Classical statistics:

  • How has the change in wealth, economic standing and quality of life lead to a change in the amount of sex trafficking on the internet?

  • What is the interplay between the amount of sex on the internet and the amount of sex trafficking on the internet? How do they move together/how do they diverge?

  • How do the number of mentorship opportunities effect the amount of sex trafficking that happens in an area?

  • How do the number of mentorship opportunities effect the amount of Sex based conversations that happen in an area?
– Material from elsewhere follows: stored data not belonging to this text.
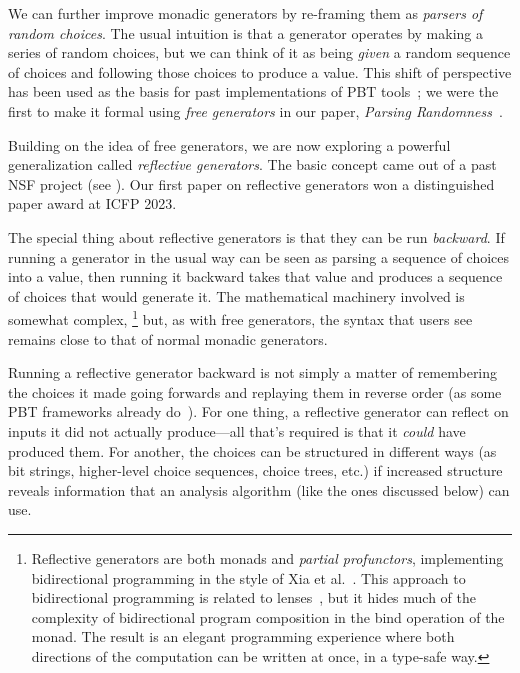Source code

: We can further improve monadic generators by re-framing them as {\em
  parsers of random choices}. The usual intuition is that a generator
operates by making a series of random choices, but we can think of
it as being {\em given} a random sequence of choices and following
those choices to produce a value. This shift of perspective has been
used as the basis for past implementations of PBT
tools~\cite{maciver2019hypothesis, dolan2017testing}; we were the
first to make it
formal using {\em free generators}
in our paper, {\em Parsing Randomness}~\cite{goldstein2022parsing}.


 Building on the
idea of free generators, we are now exploring a powerful
generalization called {\em reflective
  generators}.  The basic concept came out of a
past NSF project (see ). Our first paper on
reflective generators won a distinguished paper award at ICFP 2023.

The special thing about reflective generators is that they can be run
{\em backward}.
If running a generator in the usual way can be seen as parsing a
sequence of choices into a
value, then running it backward takes that value and produces a
sequence of choices that
would generate it.
The mathematical machinery
involved is somewhat complex,%
\footnote{\normalsize Reflective generators are both monads and {\em
    partial profunctors},
implementing bidirectional programming in the style of Xia et
al.~\cite{xia2019composing}. This approach to bidirectional programming is
related to lenses~\cite{foster2009bidirectional}, but it hides much of the
complexity of bidirectional program composition in the bind operation of the
monad. The result is an elegant programming experience where both directions of
the computation can be written at once, in a type-safe way.}
but, as with free generators, the syntax that users see remains close to
that of normal monadic generators.

Running a reflective generator backward is not simply a matter of
remembering the choices it made going forwards and replaying them in
reverse order (as some PBT frameworks already do~\cite{maciver2019hypothesis,
  hatfield-dodds_hypofuzz_nodate}). For one thing, a reflective
generator can reflect on inputs it did not actually
produce---all that's required is that it {\em could} have produced
them.  For another, the choices can be structured in different ways (as bit
strings, higher-level choice sequences, choice trees, etc.) if increased
structure reveals information that an analysis algorithm (like the ones
discussed below) can use. \iflater{}\fi{}

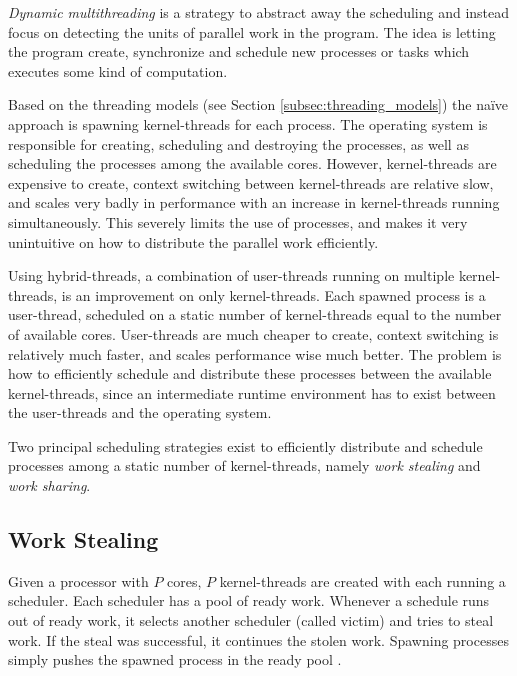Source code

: \textit{Dynamic multithreading} is a strategy to abstract away the scheduling and instead focus on detecting the units of parallel work in the program. The idea is letting the program create, synchronize and schedule new processes or tasks which executes some kind of computation. 

Based on the threading models (see Section \ref{subsec:threading_models}) the naïve approach is spawning kernel\hyp{}threads for each process. The operating system is responsible for creating, scheduling and destroying the processes, as well as scheduling the processes among the available cores. However, kernel\hyp{}threads are expensive to create, context switching between kernel\hyp{}threads are relative slow, and scales very badly in performance with an increase in kernel\hyp{}threads running simultaneously. This severely limits the use of processes, and makes it very unintuitive on how to distribute the parallel work efficiently.

Using hybrid\hyp{}threads, a combination of user\hyp{}threads running on multiple kernel\hyp{}threads, is an improvement on only kernel\hyp{}threads. Each spawned process is a user\hyp{}thread, scheduled on a static number of kernel\hyp{}threads equal to the number of available cores. User\hyp{}threads are much cheaper to create, context switching is relatively much faster, and scales performance wise much better. The problem is how to efficiently schedule and distribute these processes between the available kernel\hyp{}threads, since an intermediate runtime environment has to exist between the user\hyp{}threads and the operating system.

Two principal scheduling strategies exist to efficiently distribute and schedule processes among a static number of kernel\hyp{}threads, namely \textit{work stealing} and \textit{work sharing}.


\subsection{Work Stealing}
\label{subsec:work_stealing}

Given a processor with $P$ cores, $P$ kernel\hyp{}threads are created with each running a scheduler. Each scheduler has a pool of ready work. Whenever a schedule runs out of ready work, it selects another scheduler (called victim) and tries to steal work. If the steal was successful, it continues the stolen work. Spawning processes simply pushes the spawned process in the ready pool \citep{blumofe1999scheduling}.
  • Time Series of comparison of education and rise of commerical sex on the internet in america:

    • various time series of each educational statistic against rise of commercial sex on in the internet
  • Time Series of wealth by distribution and rise of commerical sex on the internet in america

  • Time Series of law statistics and rise of commerical sex on the internet in america

  • Time Series of Law,economic factors,and housing factors against the amount of sex trafficking on the internet

  • Time Series of the amount of Sex that is discussed on the internet and the amount of sex trafficking on the internet

Map making:

The idea here is to take in a set of data, extract all information that could relate to geographic information - addresses, phone numbers, ip addresses, email addresses and map this to a lat/long and then map this to a location. This visualization would tie into financial data and other data that human traffickers generate in due course. The intention would be to visualization a story of time so that investigators could figure out what happened in minutes and then prosecute.

To Dos here:

  • set up geodjango app - https://github.com/EricSchles/pygotham_2015/blob/master/README.md
  • create a data standard for how to store:
    • ip addresses
    • phone numbers
    • addresses
    • email addresses
    • lat/long
  • create parsers that will create canonical representations of each data point within an entity (as defined in the last step):
    • These parses will do named-entity recognition on addresses, phone numbers, and lat/long

Providence generation:

A custom database that stores documents and pulls out important information from said document on upload. The document search engine does entity recognition and pulls out names, businesses, phone numbers, email addresses, social media account information, addresses, and other "hard attributes" automatically and generates a json object with all relevant information which can be shown to end users and automatically draws connections between documents.

This is primarily a design project and the team working on this will need to come up with ideas on what needs to be done and how to do it.